With the bases loaded and one out, the Marshall A's needed just one run to extend their season at least one half inning. Unfortunately for the A's, Jason Minett hit into a double play ending Marshall's season with a 4-3 loss to the Sauk Rapids Cyclones.
"Bases-loaded nobody out, you're kind of feeling good about yourself then," A's manager Sean Culhane said. "We walked a guy in and it's 4-3. It's not a bad to end the year bases loaded with one of your best hitters up to bat."
The A's did score one run in the ninth off of Sauk Rapids starter Andy Thayer before he was relieved by Jason Hoppe. It was Marshall's first run since plating two off an Andrew Kinney double in the first inning.
Thayer settled in for seven consecutive scoreless innings during the heart of the game, while Hoppe picked up the two-out save for the Cyclones.
"He throws from a couple different arm slots and he's effective when he does that," Culhane said of Thayer. "He doesn't overpower anybody but he knows what he's doing. He just throws strikes."
Marshall got a strong outing from its own starter, as Travis McGlauflin went 5 2/3 innings and allowed just one earned run. Two errors by the A's resulted in three of the Cylcones' four runs on the game.
Marshall200 000 001-3 6 2
Sauk Rapids100 201 00x-4 7 2
M-Travis McGlauflin, Nate Dickhausen (6); SR-Andy Thayer, Jason Hoppe (9). WP-Thayer. LP-McGlauflin. S-Hoppe. 2B: M-Andrew Kinney.
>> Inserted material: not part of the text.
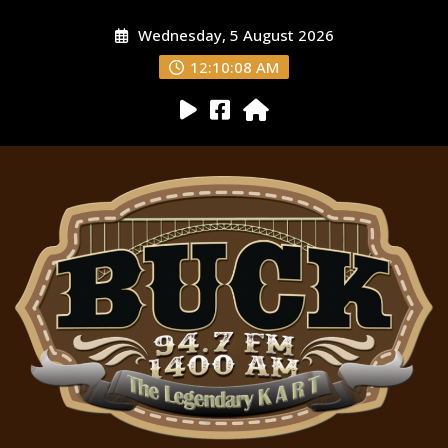
Wednesday, 5 August 2026
12:10:09 AM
"I don't think Travis threw a bad ballgame, that score could have been a lot different had he done that," Culhane said. "We didn't score runs when we needed to score runs. We didn't get the opportunity to score them. There were some big plays and that happens when the score is 4-3."
Former Southwest Minnesota State University Mustang John Nemec had one of the game's big plays, as he drilled a two-out single to bring in two runs for Sauk Rapids in the fourth inning. The two-run base hit gave the Cyclones their first lead of the game, which they would not relinquish.
The loss ends Marshall's season after a 20-8 overall record. Culhane said that the A's, fielding one of its youngest rosters in years, took some time to establish their roles, but were playing their best ball by the end of the summer.
"Looking at the age of our team, we couldn't get any younger I don't think. I liked our team at the end of the year. I thought we were salty," Culhane said. "We could play the game, everybody understood their role and we had a consistent group that showed up to every game and played hard. I enjoyed it. I told the guys that (Saturday), I enjoyed this year and that I think we could play with anybody."